To say there’s been a lot of merger and acquisition (M&A) activity over the past few years in the world of payments could be a slight understatement. Some major payment processors have merged, which have resulted in the world of the mega processors. These consolidation efforts can create opportunities for both parties, but sometimes leaves questions for partners and merchants.
For ISVs, M&A activity in the payments world might mean coming to work one day and realizing that you have an entirely different partner than the day before. There is a possibility that you are now linked to a partner you had consciously decided not to partner with. Regardless of the situation, payments consolidation activity should have you asking your payments partner some important questions.
Key questions to ask your payments partner.
Any payments partner worth doing business with will be open and transparent about their current position in the marketplace, so here are some key questions that you can be asking your payments partner to understand what their business strategy looks like.
- Will a merger or acquisition change the features of the solutions you provide to customers?
A key reason acquisitions take place is because both companies want to expand their technology suites and resources. Knowing the advantages of a diverse technology offering can be advantageous to an ISV.
- Will a new organization handle customer service the same way?
As an ISV, you want to know if you and your customers will still receive the same level of personal attention that you had before. Or, will a new process be put in place? Understanding the customer service dynamic is important when determining a payments partner.
- What other options exist?
Even if the positives of a merger don’t outweigh the negatives in your mind, as an ISV, you’ll want to know if there are better alternatives. Here is where a payments partner can really show their value as a good partner by discussing viable solutions – and some that might not benefit their own business interests.
- Will prices change?
Payment processors can have a varied fee structure. Any payment partner worth their weight will happily walk an ISV through the fee structure. The payment partner should also address if the merchant’s statements will reflect the same types of fees – and at the same prices.

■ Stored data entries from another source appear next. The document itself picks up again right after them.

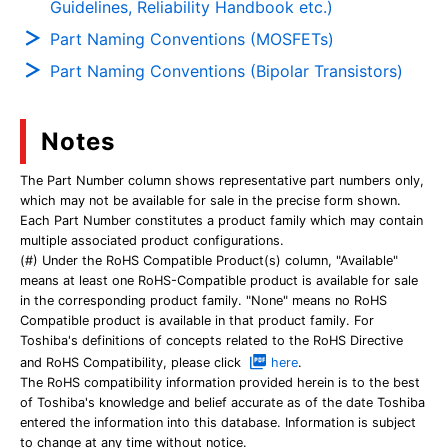
Guidelines, Reliability Handbook etc.)
Part Naming Conventions (MOSFETs)
Part Naming Conventions (Bipolar Transistors)
Notes
The Part Number column shows representative part numbers only,
which may not be available for sale in the precise form shown.
Each Part Number constitutes a product family which may contain
multiple associated product configurations.
(#) Under the RoHS Compatible Product(s) column, "Available"
means at least one RoHS-Compatible product is available for sale
in the corresponding product family. "None" means no RoHS
Compatible product is available in that product family. For
Toshiba's definitions of concepts related to the RoHS Directive
and RoHS Compatibility, please click
here
.
The RoHS compatibility information provided herein is to the best
of Toshiba's knowledge and belief accurate as of the date Toshiba
entered the information into this database. Information is subject
to change at any time without notice.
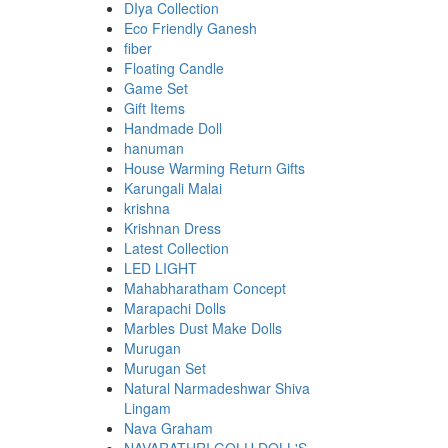
DIya Collection
Eco Friendly Ganesh
fiber
Floating Candle
Game Set
Gift Items
Handmade Doll
hanuman
House Warming Return Gifts
Karungali Malai
krishna
Krishnan Dress
Latest Collection
LED LIGHT
Mahabharatham Concept
Marapachi Dolls
Marbles Dust Make Dolls
Murugan
Murugan Set
Natural Narmadeshwar Shiva
Lingam
Nava Graham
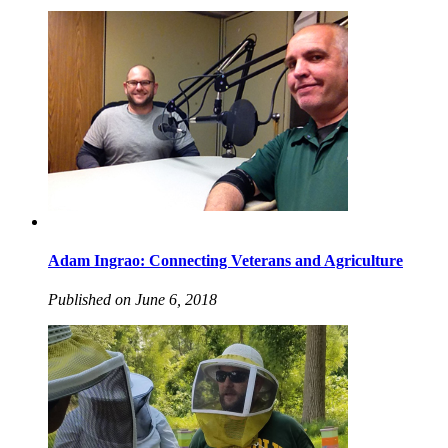
Adam Ingrao: Connecting Veterans and Agriculture
Published on June 6, 2018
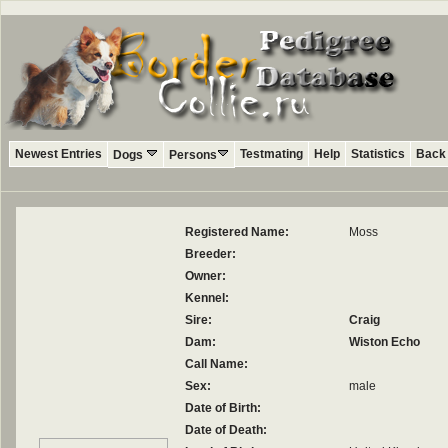
Newest Entries
Testmating
Help
Statistics
Back 
Dogs
Persons
Registered Name:
Moss
Breeder:
Owner:
Kennel:
Sire:
Craig
Dam:
Wiston Echo
Call Name:
Sex:
male
Date of Birth:
Date of Death:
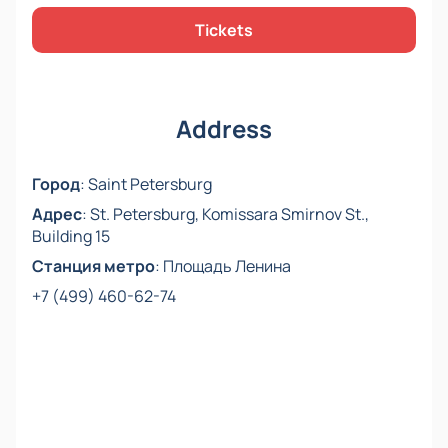
Tickets
Please note, cast changes are possible.
Address
Город
:
Saint Petersburg
Адрес
:
St. Petersburg, Komissara Smirnov St.,
Building 15
Станция метро
:
Площадь Ленина
+7 (499) 460-62-74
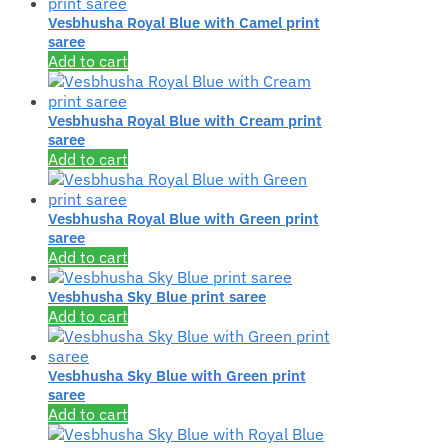
Vesbhusha Royal Blue with Camel print
saree
Add to cart
Vesbhusha Royal Blue with Cream print
saree
Add to cart
Vesbhusha Royal Blue with Green print
saree
Add to cart
Vesbhusha Sky Blue print saree
Add to cart
Vesbhusha Sky Blue with Green print
saree
Add to cart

Knowing your payment partner’s selling strategy.
How does your prospective payment partner go to market? How long have they been utilizing this strategy?
As an ISV, you want to know if your payment partner’s strategy is backed by trusted industry experience, or if they are moving in a different direction due to any acquisition activity. Having a trusted and accomplished sales force is a good indicator of what the selling strategy might look like, so ask your prospective partners what their sales team out in the field looks like, and how it could be a resource to you.
Protect your partnership and revenue share if your partner gets acquired.
When you are first engaging with a prospective payments partner, you’ll want to have a clear understanding of the revenue split. This is an important question to ask up front so you understand what your ISV business will be making with the payments partner, but you’ll also want to know how the revenue share will change, if at all, in the event your payments partner is acquired.
Will a new contract be negotiated with the acquiring company? Does your contract act as a grandfathered agreement? Are you able to opt out of the contract and pursue a new payments partner? These are some questions you can ask when evaluating a prospective partner, and the answers might play a role in which partner you choose to align with.
Forming a partnership with a payment processor to integrate payments with your solution is a significant investment in time and preparation because these changes could have a lasting impact to your customer’s experience. Also, changing payment processing partners is not a process you want to go through often, so take your time and do the proper research upfront.